- [Tasks to carry out]
1. Answer these questions from the message on ITS metadata inheritance:
(a) According to Nathan, Kosek's converters convert between which two formats?
(b) Where does Felix suggest adding proposals for new ITS 2.x features?
(c) According to Felix, what needs to be adapted manually?
2. Reproduce the stretch from "Thanks for the" through "partial for now." in the message on ITS metadata inheritance.

── Provided passage ──

Re: ITS reset for inherited metadata

Thanks for the terminology fix (I've been wondering how to say that
properly)! Thanks also for the pointer to Kosek's converters. They do look
useful, however they aren't suitable for my application. Kosek's converters
are for converting between XHTML and HTML5, but I need to convert general
XML to valid HTML (for the purpose of later displaying ITS information with
the document). This means creating legal HTML representations of illegal
HTML that has ITS info attached (e.g. turning attributes into elements and
sticking them in the parent for display). The output HTML has to be
processable by general ITS/HTML tools (or at least the one we're making is
supposed to be general), so I can't use a homemade standoff markup. I'm
just documenting that my solution as partial for now.
I'll see about adding this feature suggestion to the wiki.

Nathan



On Tue, Aug 6, 2013 at 11:53 PM, Felix Sasaki <fsasaki@w3.org> wrote:

>  Hi Nathan,
>
> thank you very much for your comment. A general remark: if you or others
> propose new features for ITS 2.x, I would suggest that you add them to the
> interest group wiki
> http://www.w3.org/International/its/wiki
> in order to do so you will need a w3c account, see
> http://www.w3.org/Help/Account/
>
> Some comments below.
>
> Am 06.08.13 20:51, schrieb Nathan Glenn:
>
> Hello,
> In the course of the WICS project I have found need for a mechanism to
> undo metadata inheritance for a given element. I'd like to suggest it for
> the next version of ITS.
>
>  *Use case:* I am converting ITS-decorated XML into HTML while keeping
> ITS markup intact.
>
>
> I think above sentence is something else than you are actually doing: what
> you describe below is not "keeping ITS markup intact", but keeping the ITS
> *information* (= a serialization of ITS information that has been created
> via local markup / global rules / inheritance defaults, like e.g. in the
> test suite
>
> https://github.com/finnle/ITS-2.0-Testsuite/ITS-2.0-Testsuite/its2.0/expected/idvalue/html/idvalue1htmloutput.txt
> ) intact.
> "keeping ITS markup intact" during a conversion from XML to HTML is
> relatively simple: convert local its:* attributes to its-*. Jirka Kosek has
> created a set of stylesheets that realize roundtripping HTML <> XML
> https://github.com/kosek/html5-its-tools
> Global rules need to be adapted manually. But this should not be a big
> issue: normally you will not create one  rule set per XML document but
> rather per XML format (or per template in a given format).

───
── Information ──

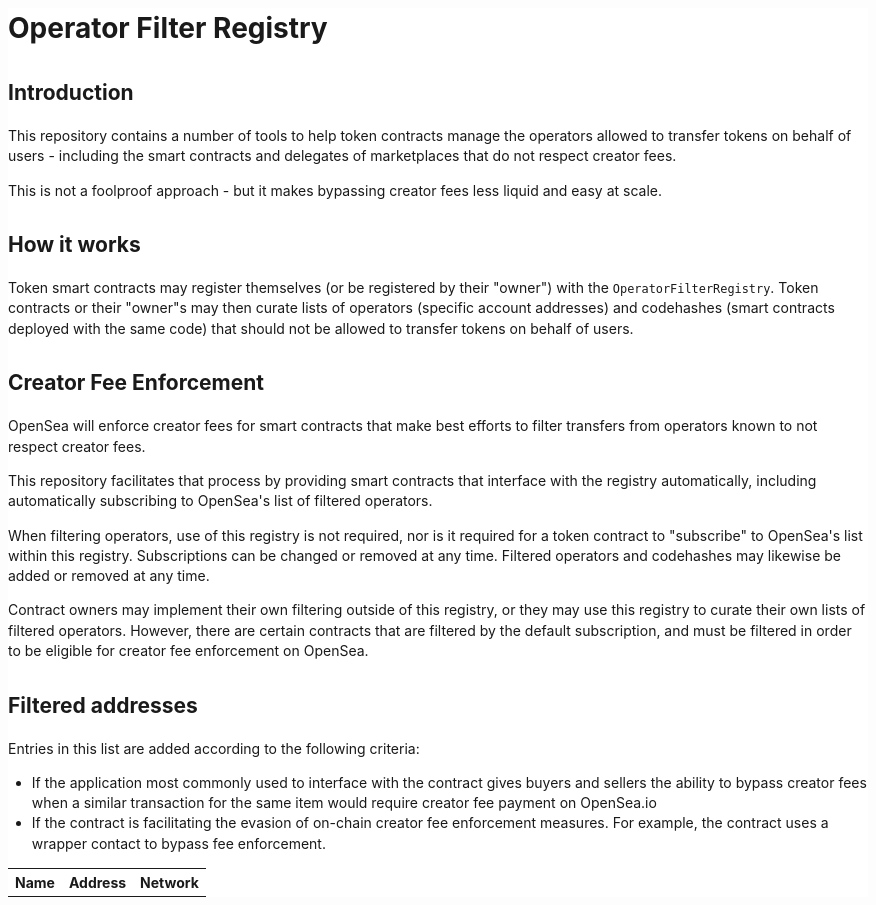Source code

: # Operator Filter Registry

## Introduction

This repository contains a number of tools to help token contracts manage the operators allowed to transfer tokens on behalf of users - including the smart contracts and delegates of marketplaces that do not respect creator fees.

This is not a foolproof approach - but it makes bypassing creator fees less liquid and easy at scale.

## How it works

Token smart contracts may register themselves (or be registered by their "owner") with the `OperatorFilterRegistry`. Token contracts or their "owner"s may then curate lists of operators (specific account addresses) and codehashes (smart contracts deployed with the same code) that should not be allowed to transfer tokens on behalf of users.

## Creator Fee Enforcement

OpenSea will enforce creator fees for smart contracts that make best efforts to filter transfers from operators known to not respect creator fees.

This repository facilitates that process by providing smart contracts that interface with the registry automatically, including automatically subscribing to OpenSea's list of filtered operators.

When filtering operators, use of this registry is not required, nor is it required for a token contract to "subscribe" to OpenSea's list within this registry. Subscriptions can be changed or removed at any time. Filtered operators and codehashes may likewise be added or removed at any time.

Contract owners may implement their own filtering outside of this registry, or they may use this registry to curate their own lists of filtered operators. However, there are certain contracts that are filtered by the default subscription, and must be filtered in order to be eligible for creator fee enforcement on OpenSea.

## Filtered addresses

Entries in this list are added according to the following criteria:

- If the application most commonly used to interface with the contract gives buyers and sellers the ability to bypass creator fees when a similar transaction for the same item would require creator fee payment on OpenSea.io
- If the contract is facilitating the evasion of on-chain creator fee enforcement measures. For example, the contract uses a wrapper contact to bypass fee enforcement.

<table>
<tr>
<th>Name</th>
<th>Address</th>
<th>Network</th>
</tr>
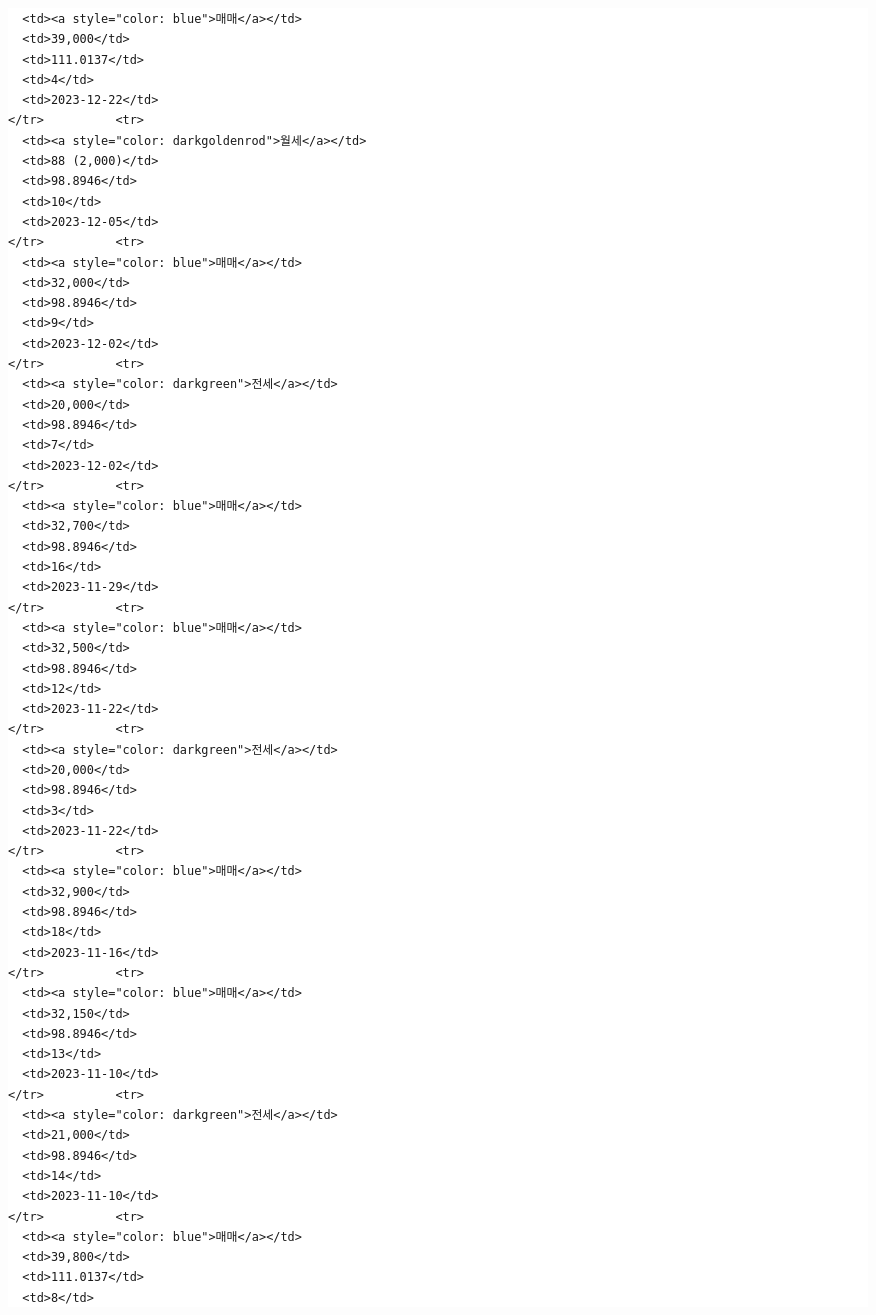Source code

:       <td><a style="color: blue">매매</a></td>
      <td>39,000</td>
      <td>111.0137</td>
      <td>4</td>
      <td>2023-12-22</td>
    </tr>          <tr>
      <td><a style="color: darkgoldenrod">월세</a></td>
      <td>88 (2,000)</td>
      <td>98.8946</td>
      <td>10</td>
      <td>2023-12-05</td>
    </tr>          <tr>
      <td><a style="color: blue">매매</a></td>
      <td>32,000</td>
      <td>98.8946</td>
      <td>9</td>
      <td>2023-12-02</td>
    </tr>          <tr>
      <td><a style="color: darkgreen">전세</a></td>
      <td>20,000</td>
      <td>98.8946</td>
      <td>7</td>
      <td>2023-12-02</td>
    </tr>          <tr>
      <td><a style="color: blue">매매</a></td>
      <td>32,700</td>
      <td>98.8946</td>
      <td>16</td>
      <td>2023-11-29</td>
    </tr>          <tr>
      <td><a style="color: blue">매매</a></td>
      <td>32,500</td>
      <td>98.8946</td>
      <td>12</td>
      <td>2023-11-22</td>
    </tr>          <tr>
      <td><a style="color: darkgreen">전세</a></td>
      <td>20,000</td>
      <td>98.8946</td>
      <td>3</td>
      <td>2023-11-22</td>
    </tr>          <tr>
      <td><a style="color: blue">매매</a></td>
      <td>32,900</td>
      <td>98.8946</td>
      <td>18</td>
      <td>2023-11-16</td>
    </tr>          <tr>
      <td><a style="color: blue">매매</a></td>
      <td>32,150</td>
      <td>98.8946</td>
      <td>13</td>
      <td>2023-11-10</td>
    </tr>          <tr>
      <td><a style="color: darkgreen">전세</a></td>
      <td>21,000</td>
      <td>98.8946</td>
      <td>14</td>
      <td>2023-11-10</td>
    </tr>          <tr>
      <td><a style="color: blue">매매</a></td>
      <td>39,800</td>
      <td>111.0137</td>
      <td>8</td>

───

- [Expected results]
1.
(a) XHTML and HTML5.
(b) The interest group wiki, http://www.w3.org/International/its/wiki.
(c) Global rules.

2.
Thanks for the terminology fix (I've been wondering how to say that
properly)! Thanks also for the pointer to Kosek's converters. They do look
useful, however they aren't suitable for my application. Kosek's converters
are for converting between XHTML and HTML5, but I need to convert general
XML to valid HTML (for the purpose of later displaying ITS information with
the document). This means creating legal HTML representations of illegal
HTML that has ITS info attached (e.g. turning attributes into elements and
sticking them in the parent for display). The output HTML has to be
processable by general ITS/HTML tools (or at least the one we're making is
supposed to be general), so I can't use a homemade standoff markup. I'm
just documenting that my solution as partial for now.